Black Friday, which has somehow earned the title of Christmas season kickoff even amongst Canadians, has come and gone. It’s also the day retailers start their pressure-inducing countdown, reminding everyone there’s only “24 more shopping days until Christmas.”
Before you really get rolling with the mad dash to the shops, we thought we’d suggest a few ideas that focus more on good giving and less on acquiring goods.
- Dads are notoriously hard to buy for. So the rest of the family can set up a Giving Group in his name. Everyone adds to it, and he has a nice Christmas 2011 legacy to pass on to a cause he cares about.

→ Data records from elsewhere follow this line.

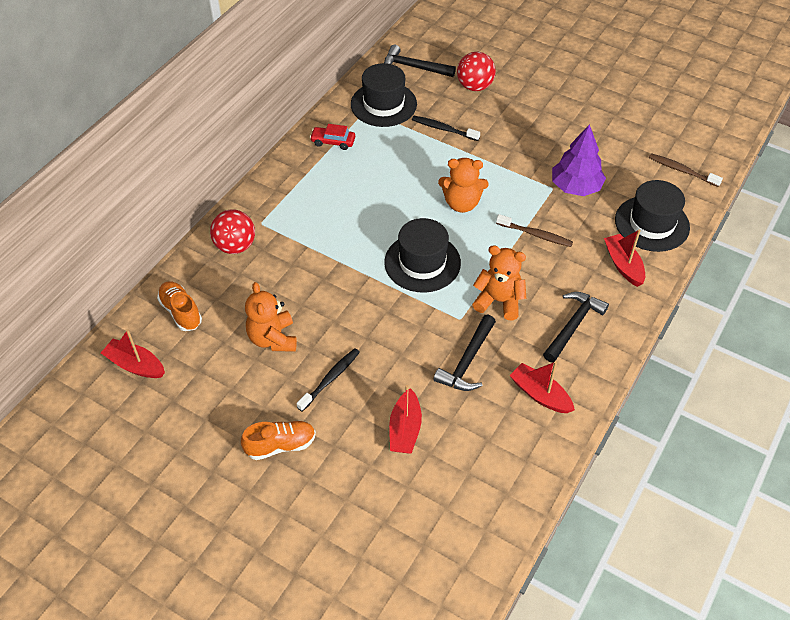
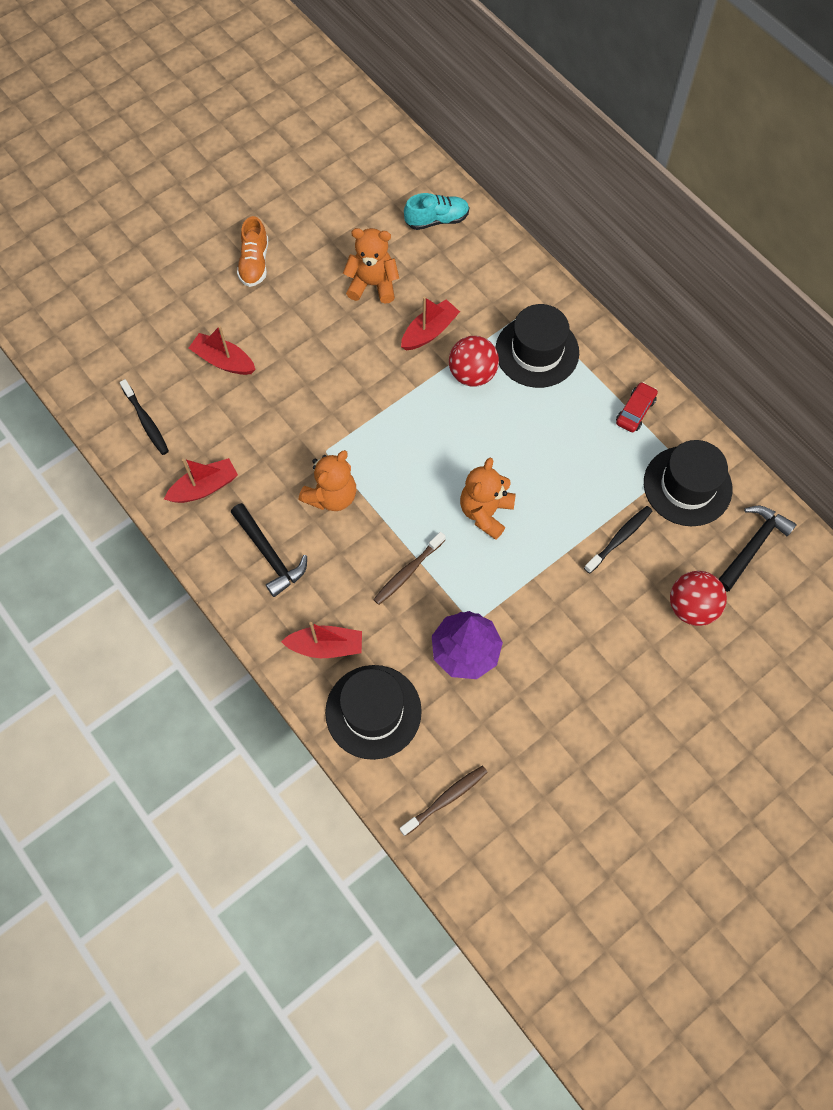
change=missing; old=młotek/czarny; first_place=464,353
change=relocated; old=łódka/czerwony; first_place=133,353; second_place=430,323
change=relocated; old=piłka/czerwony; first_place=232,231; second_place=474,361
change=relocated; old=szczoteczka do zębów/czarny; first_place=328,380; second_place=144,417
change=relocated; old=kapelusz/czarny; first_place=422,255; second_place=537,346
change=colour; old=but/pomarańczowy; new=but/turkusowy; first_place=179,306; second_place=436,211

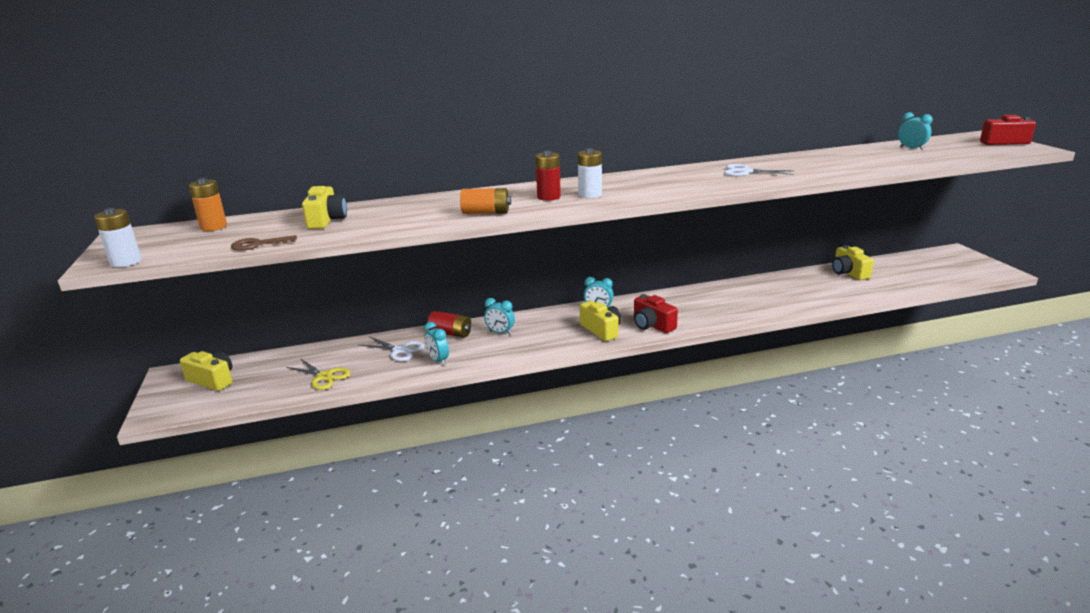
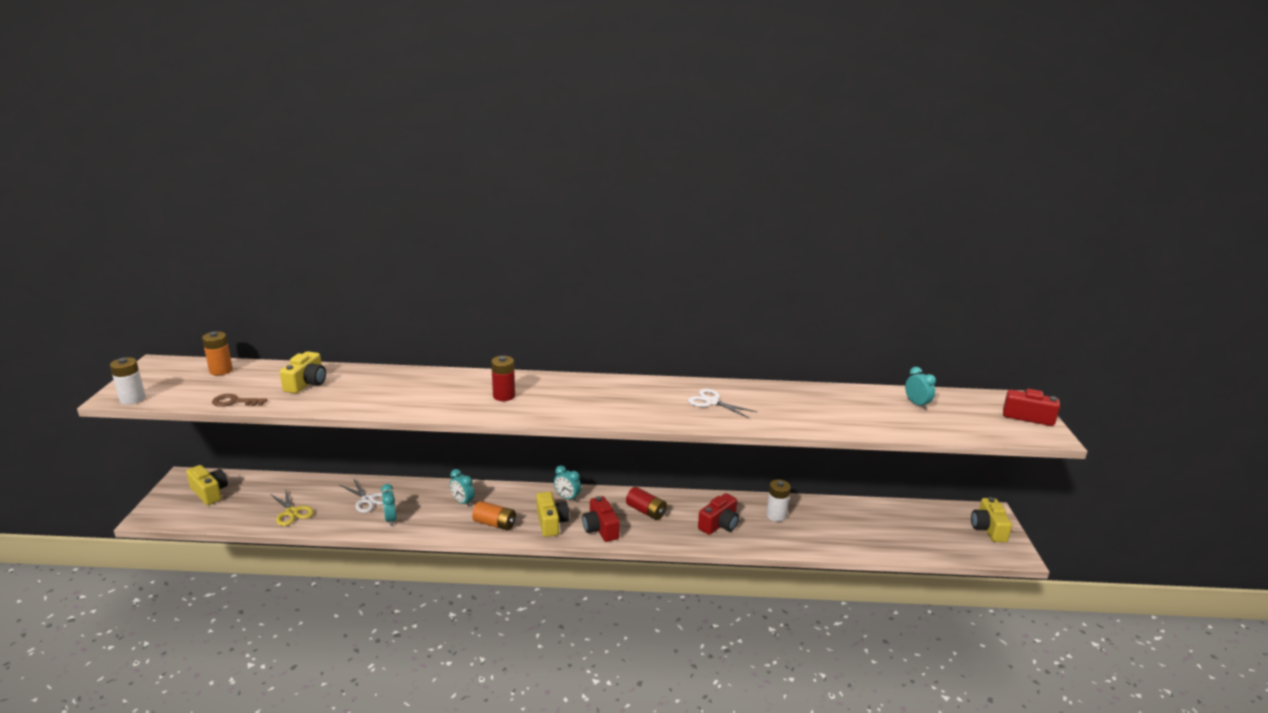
change=appeared; new=aparat fotograficzny/czerwony; second_place=718,514
change=relocated; old=bateria/czerwony; first_place=449,324; second_place=646,503
change=relocated; old=bateria/pomarańczowy; first_place=485,201; second_place=494,516
change=relocated; old=bateria/biały; first_place=590,173; second_place=778,501
change=relocated; old=aparat fotograficzny/żółty; first_place=853,262; second_place=991,519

- Forego the cards this year. You can save the trees and some time by chimping everyone on your list a few dollars instead. Include the year’s update in your email that goes with the money.
- Ask your friends to do the same when it comes to passing out cards, chocolates, etc. Invite them to a Giving Group you’ve set up and suggest they put money in it in lieu of giving you other gifts or acknowledgements.
- Heading out of town for the holidays so you can’t volunteer at the food bank this year? Find it – or one where you’re going – on Chimp and give to it instead.
- There’s no time like Christmas to be teaching your children about charity. No need to hold back on the presents, but set them up with a Chimp Fund as well and a plan for a regular charitable allowance for 2012.
- Let’s face it, lots of gifts to your boss can be considered brown-nosing. Chimp him or her some money instead and plant the seed (read: need) for a Corporate Fund, which allows for employee matching.
- Another thing to face: No one needs 10 dozen different kinds of cookies. Swap your ladies’ cookie circle with a giving circle instead. Still get together, but bring a bottle wine and tell one another about the charity that got your cookie money this year
- Add money to your own fund before December 31. You help others when you send it on to charity, and you get a tax break for yourself.
Have any suggestions on how to expand on the common theme of “giving”? It’s the time for sharing, too.